We have heard learned counsel appearing on behalf of the appellants and the respondents.

Mr.Pramod Swarup, learned counsel appearing on behalf of the appellant submitted that the pendency of the representation is not a valid ground to condone the delay of four to five years in filing the claim petition before the Tribunal and that the High Court also did not consider that the college was taken over by the Government on 10.10.1974 and that the information was published in the official gazette and, therefore, the respondent No.1 shall be deemed to have knowledge of taking over of the college by the Government as well as requirement of exercising option. He further submits that the High Court has committed an error in holding that the claim was filed within time although the fact on record was that the cause of action had accrued to the respondent No.1 as far back as on 02.07.1977 when his services were terminated with effect from 10.10.1975. However, it is pertinent to notice that the plea of limitation has not been urged before the High Court. This apart, there is no finding on the issue of limitation recorded by the High Court. Concluding his argument, Mr.Pramod Swarup submitted that the respondent No.1 has already received the salary for the entire period from the date of termination till the date of the Tribunal's order dt.30.11.1987 without doing any work and, therefore, if the order of the Tribunal and as affirmed by the High Court has now to be implemented, the appellant/the State Government has to pay lakhs of rupees by way of salary to the respondent without extracting any work from the respondent herein.

It is true that both the parties are litigating in court for all these years.

Therefore, the delay cannot be attributed to either parties. Therefore, applying the principle of `no work no pay', we are of the opinion that 50% of the salary if ordered to be paid to the respondent No.1 it would meet the ends of justice. We, therefore, direct the appellant to pay to respondent No.1 the salary from 30.11.1987 till the date of superannuation (the exact date is not known).

We also make it clear that the respondent No.1 would be entitled for the salary of lecturer during the relevant period in question. We also however make it clear that he would not be entitled to make a claim by way of salary etc. for any further promotion etc. The Government may also consider whether any pension is payable to the respondent No.1 because the college is now taken over by the State Government.

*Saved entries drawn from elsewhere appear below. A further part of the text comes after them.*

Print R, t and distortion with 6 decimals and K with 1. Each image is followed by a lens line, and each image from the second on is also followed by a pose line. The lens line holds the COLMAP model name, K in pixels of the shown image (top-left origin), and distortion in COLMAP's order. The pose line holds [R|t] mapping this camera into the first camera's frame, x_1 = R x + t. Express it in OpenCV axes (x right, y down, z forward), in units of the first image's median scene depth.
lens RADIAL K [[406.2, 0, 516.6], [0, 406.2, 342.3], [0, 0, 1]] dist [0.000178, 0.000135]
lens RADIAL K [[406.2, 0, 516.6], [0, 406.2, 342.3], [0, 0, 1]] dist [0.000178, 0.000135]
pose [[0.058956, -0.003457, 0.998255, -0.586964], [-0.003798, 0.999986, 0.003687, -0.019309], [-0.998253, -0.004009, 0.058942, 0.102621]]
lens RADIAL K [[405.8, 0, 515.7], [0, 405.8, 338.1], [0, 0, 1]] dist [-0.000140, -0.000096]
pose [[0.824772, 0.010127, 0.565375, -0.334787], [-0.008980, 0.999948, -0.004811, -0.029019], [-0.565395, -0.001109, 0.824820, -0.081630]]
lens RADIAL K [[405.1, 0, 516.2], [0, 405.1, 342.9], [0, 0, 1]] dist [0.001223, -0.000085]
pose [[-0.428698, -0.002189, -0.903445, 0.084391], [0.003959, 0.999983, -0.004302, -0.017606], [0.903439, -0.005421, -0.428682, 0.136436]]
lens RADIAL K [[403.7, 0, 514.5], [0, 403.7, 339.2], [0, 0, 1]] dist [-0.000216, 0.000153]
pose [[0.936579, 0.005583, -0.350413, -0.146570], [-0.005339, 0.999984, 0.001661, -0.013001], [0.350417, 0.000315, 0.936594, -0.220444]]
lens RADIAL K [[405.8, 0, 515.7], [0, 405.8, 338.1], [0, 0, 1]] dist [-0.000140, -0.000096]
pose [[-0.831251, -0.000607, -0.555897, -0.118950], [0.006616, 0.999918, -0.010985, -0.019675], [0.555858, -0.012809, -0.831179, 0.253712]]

The Government is directed to consider the same and pass appropriate orders accordingly.

The Government shall pay the salary to the respondent within three months from today. The Government may also consider the question of payment of pension within the above said period. He is not entitled for reinstatement as directed by the Tribunal or the High Court since he has already retired on superannuation.

The appeal stands disposed of in the above terms. There shall be no order as to costs. The order passed by the Tribunal as affirmed by the High Court is modified accordingly.